A comparative investigation on microstructure evolution and wear resistance of in situ synthesized NbC, WC, TaC reinforced Mo2FeB2 coatings by laser cladding

Abstract

To improve the microhardness and wear resistance of Mo2FeB2 coatings, composite coatings were prepared by laser cladding using in situ synthesized NbC, WC, and TaC. The influence of different carbides on the morphology, microstructure, microhardness, residual stress, and tribological properties of the composite coatings was investigated. The results showed various microstructural morphologies in different composite coatings. Apparent herringbone structures were observed in most coatings except for the Mo2FeB2/TaC composite coating and a eutectic structure was formed in the Mo2FeB2/WC composite coating. In addition, the heat-affected zone was typically composed of acicular martensite and lath martensite. The microhardness of the Mo2FeB2/WC composite coating increased to 1543.6 HV0.5 compared with 985.7 HV0.5 observed for the Mo2FeB2 coating.
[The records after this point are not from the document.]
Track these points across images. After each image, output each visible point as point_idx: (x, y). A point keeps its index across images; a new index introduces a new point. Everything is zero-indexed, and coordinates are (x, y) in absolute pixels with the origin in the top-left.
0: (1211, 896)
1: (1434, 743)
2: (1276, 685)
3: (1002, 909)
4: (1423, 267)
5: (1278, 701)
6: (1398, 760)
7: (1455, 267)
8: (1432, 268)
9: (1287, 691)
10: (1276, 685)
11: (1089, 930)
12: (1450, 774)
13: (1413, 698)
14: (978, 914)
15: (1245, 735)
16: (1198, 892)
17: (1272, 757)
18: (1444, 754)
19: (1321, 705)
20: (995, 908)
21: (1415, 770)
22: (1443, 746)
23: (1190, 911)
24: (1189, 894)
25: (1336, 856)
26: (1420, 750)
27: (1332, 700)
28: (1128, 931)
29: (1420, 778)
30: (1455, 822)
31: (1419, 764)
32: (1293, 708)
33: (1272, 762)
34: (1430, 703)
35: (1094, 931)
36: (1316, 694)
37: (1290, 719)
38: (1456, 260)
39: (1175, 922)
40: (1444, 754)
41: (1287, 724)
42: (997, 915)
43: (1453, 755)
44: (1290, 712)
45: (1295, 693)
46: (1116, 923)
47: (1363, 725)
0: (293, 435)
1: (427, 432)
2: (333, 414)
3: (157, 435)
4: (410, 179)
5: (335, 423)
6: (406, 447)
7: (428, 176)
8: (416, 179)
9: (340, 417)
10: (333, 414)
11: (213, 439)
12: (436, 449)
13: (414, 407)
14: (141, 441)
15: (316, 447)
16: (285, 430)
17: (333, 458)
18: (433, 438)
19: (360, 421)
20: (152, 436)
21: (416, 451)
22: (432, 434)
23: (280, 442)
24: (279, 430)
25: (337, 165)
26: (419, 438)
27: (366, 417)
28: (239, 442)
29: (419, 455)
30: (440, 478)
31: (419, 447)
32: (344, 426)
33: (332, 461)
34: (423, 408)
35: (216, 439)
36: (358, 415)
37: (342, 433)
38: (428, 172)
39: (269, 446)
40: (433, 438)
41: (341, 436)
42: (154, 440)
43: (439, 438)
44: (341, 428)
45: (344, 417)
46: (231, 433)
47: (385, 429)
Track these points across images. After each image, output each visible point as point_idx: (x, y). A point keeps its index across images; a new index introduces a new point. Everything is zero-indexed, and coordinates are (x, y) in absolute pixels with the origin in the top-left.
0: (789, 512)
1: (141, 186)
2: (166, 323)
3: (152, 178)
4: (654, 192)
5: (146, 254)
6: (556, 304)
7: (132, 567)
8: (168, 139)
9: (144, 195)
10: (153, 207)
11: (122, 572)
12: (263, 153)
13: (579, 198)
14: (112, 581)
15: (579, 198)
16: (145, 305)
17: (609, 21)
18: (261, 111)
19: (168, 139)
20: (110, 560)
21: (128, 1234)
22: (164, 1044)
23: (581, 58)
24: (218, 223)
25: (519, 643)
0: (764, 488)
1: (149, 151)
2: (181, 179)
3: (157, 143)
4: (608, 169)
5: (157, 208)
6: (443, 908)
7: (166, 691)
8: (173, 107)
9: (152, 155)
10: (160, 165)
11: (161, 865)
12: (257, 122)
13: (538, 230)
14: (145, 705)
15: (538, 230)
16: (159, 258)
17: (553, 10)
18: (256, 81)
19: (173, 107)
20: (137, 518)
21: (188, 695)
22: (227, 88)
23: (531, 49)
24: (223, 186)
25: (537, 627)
Tensile stress existed in the coating, bonding zone, and heat-affected zone, whereas the substrate exhibited compressive stress. The Mo2FeB2/WC composite coating exhibited the lowest tensile stress (298 MPa). The Mo2FeB2/WC composite coating containing WC and the W2C phase had the lowest coefficient of friction (0.38) and wear rate (3.90 × 10−5 mm3/Nm), indicating its excellent tribological properties. Moreover, the wear mechanism of the Mo2FeB2 coating is severe adhesive and abrasive wear. The adhesive wear mechanism was mitigated by the formation of in situ synthesized NbC, WC, and TaC. The wear mechanism of the Mo2FeB2/WC composite coating was only a slight abrasive wear.